> _Task to complete_:
Please copy down the passage from the sports business news roundup below, starting at "Heading out to" and ending at "spot this year?", word for word.

> _Passage for review_:
====
Heading out to the course this weekend with your boss? Haven’t had time to catch up on the week’s financial and sports business news?
We’ve got your back. Here are a few stories that made news this week, a quick summary and a conversation starter:
Those Super Bowl commercial prices are insane. Did you see what CBS is asking for a 30-second spot this year?
Ad spending for commercials during the game on Feb. 7’s Super Bowl 50 broadcast on CBS will total a record $377 million, according to Ad Age Datacenter’s estimate. That’s more than was spent on the Super Bowl in the 1960s, ’70s and ’80s combined ($299 million). (AdAge)
Did you see that TopGolf bought World Golf Tour. That’s an interesting move for a social driving range getting into the digital space.
The operator of driving ranges and entertainment centers has added World Golf Tour, the top online golf gaming in the world with 14 million players on web and mobile. The move brings Topgolf into the $25 million online golf market, and it will also expose WGT players to its entertainment centers. (Venture Beat)
Apple is forecasting their first revenue drop in 13 years. Could this be the beginning of the end for the continuous growth?
Apple Inc. forecast its first revenue drop in 13 years and reported the slowest-ever increase in iPhone shipments as the critical Chinese market showed signs of weakening, suggesting the technology company’s period of exponential growth may be ending. (Reuters)
====
> _Dataset content_:
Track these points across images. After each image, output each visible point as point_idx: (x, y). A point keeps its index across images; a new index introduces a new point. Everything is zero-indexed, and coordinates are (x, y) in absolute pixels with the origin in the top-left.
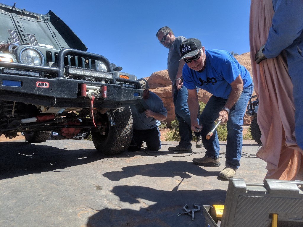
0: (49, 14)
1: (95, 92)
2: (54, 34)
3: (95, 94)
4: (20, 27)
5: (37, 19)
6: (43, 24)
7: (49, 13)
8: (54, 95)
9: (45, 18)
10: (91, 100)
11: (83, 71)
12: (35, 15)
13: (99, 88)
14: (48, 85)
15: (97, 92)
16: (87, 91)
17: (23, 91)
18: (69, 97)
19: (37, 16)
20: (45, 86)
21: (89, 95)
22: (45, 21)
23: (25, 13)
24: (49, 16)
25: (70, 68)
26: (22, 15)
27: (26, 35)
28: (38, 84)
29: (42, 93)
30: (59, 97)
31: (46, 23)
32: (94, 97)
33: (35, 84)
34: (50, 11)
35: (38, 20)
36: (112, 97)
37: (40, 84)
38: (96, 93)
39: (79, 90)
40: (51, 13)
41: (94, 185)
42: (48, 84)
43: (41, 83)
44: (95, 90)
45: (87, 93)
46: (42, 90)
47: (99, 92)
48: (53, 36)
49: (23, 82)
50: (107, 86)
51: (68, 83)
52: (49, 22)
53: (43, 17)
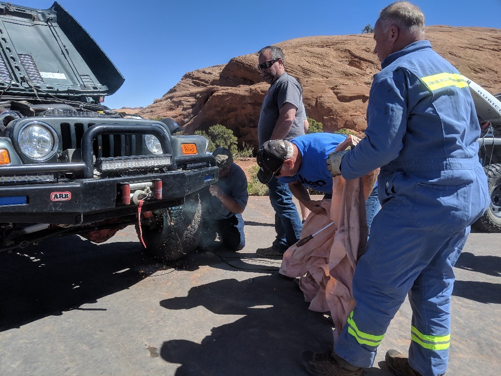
0: (53, 9)
1: (144, 192)
2: (66, 49)
3: (145, 196)
4: (6, 42)
5: (33, 21)
6: (45, 29)
7: (53, 6)
8: (80, 210)
9: (48, 16)
10: (138, 205)
11: (124, 162)
12: (28, 12)
13: (151, 183)
14: (69, 196)
15: (148, 192)
16: (133, 192)
17: (30, 210)
18: (104, 208)
19: (33, 13)
20: (65, 197)
21: (134, 200)
22: (47, 22)
23: (12, 9)
24: (54, 13)
25: (104, 162)
26: (5, 14)
27: (17, 57)
28: (53, 196)
29: (61, 210)
30: (87, 210)
31: (49, 26)
32: (142, 201)
33: (49, 197)
34: (55, 3)
35: (36, 22)
36: (170, 193)
37: (56, 196)
38: (146, 194)
39: (119, 193)
40: (57, 8)
41: (146, 345)
42: (69, 194)
43: (58, 194)
44: (143, 189)
45: (131, 195)
46: (61, 204)
47: (151, 192)
48: (63, 54)
49: (30, 197)
50: (163, 178)
51: (101, 186)
52: (54, 24)
53: (43, 15)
====
> _Exercise answer_:
Heading out to the course this weekend with your boss? Haven’t had time to catch up on the week’s financial and sports business news?
We’ve got your back. Here are a few stories that made news this week, a quick summary and a conversation starter:
Those Super Bowl commercial prices are insane. Did you see what CBS is asking for a 30-second spot this year?